3 factors of the economic system

1. Market forces: The economic system is heavily influenced by market forces such as supply and demand, competition, and prices. These forces determine the allocation of resources, production levels, and distribution of goods and services.

2. Government intervention: Economic systems often require some level of government intervention to regulate and stabilize the market. Governments can impose regulations, taxes, subsidies, and other policies to correct market failures, promote fair competition, and address social and environmental concerns.

3. Role of individuals and businesses: Economic systems rely on the actions and decisions of individuals and businesses. They play a crucial role in creating and developing new products, investing in research and development, establishing businesses, and engaging in trade and commerce. The behavior and choices of individuals and businesses shape the overall economic landscape.

1. Resource allocation: The economic system determines how resources such as land, labor, and capital are allocated and distributed within a society. It involves decision-making processes that determine how goods and services are produced, and how they are distributed among individuals and groups.

2. Production methods: The economic system shapes the way goods and services are produced.
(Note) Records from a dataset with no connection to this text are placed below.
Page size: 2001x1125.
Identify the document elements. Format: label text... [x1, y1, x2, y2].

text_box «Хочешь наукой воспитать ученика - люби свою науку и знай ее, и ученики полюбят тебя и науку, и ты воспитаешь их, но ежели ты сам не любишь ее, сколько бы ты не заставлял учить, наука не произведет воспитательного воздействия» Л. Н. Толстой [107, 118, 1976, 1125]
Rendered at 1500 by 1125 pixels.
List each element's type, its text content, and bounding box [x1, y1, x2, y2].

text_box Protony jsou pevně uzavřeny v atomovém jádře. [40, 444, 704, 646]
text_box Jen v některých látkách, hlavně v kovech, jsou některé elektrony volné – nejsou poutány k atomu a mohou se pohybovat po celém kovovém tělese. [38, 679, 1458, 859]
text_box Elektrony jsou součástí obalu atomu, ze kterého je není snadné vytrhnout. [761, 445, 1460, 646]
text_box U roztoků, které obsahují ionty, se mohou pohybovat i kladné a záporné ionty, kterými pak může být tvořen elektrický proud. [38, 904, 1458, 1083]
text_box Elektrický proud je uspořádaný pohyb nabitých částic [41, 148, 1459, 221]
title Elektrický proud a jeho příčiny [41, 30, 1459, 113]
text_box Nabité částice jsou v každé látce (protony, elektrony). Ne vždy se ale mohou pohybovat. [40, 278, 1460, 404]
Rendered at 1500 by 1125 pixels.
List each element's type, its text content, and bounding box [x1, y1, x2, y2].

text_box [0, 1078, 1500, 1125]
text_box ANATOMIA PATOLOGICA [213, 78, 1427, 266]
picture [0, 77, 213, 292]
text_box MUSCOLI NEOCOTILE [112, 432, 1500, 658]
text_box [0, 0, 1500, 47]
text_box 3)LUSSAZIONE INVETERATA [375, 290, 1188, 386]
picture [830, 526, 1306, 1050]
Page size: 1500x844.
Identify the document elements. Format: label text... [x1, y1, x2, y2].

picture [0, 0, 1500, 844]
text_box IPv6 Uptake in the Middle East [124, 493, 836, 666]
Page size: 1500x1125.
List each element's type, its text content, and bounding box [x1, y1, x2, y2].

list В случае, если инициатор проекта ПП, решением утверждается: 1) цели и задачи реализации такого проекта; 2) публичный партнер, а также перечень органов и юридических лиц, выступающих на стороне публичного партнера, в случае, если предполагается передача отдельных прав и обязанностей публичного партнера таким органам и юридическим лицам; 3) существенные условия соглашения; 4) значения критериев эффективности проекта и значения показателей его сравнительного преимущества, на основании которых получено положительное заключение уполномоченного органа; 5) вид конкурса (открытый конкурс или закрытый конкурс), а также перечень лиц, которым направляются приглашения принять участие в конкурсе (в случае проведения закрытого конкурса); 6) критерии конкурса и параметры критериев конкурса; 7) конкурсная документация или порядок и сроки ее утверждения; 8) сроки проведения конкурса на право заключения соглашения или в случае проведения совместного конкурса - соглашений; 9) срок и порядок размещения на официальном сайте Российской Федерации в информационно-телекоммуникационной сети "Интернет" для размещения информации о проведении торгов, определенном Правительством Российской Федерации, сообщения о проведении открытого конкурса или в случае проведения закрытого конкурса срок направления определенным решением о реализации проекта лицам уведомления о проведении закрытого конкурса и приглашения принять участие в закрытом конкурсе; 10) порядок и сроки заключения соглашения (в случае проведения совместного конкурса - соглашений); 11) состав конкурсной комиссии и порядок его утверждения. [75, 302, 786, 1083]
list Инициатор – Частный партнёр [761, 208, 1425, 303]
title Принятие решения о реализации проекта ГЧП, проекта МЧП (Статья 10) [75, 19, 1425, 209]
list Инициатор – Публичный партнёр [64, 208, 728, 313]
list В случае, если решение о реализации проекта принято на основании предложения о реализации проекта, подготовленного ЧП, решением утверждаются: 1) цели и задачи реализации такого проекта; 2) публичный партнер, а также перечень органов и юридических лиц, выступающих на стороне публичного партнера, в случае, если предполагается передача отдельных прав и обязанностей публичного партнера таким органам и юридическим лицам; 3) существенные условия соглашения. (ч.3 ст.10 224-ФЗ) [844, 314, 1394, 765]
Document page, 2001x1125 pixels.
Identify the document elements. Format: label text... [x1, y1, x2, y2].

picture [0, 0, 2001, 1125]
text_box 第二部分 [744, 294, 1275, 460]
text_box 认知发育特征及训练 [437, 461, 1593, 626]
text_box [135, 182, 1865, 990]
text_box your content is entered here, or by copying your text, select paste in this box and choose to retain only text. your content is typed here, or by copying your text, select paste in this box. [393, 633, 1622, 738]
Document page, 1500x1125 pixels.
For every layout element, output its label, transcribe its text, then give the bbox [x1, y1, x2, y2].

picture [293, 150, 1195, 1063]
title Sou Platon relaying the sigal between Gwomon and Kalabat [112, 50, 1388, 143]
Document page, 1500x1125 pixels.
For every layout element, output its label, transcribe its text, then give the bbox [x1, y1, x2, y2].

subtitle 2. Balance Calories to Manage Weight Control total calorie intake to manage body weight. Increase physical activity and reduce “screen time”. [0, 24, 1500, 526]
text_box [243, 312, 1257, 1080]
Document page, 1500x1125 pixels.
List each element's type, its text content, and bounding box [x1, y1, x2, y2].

It includes the methods, technologies, and techniques used in production processes. For example, an economic system may rely heavily on manual labor or be predominantly automated, or it may prioritize sustainable and environmentally friendly production methods.

3. Ownership and control: The economic system determines who owns and controls the means of production. It can range from private ownership, where individuals or businesses own and control resources and production, to public ownership, where the state or government owns and controls key industries and resources. The economic system also influences the extent of government regulation and intervention in the economy.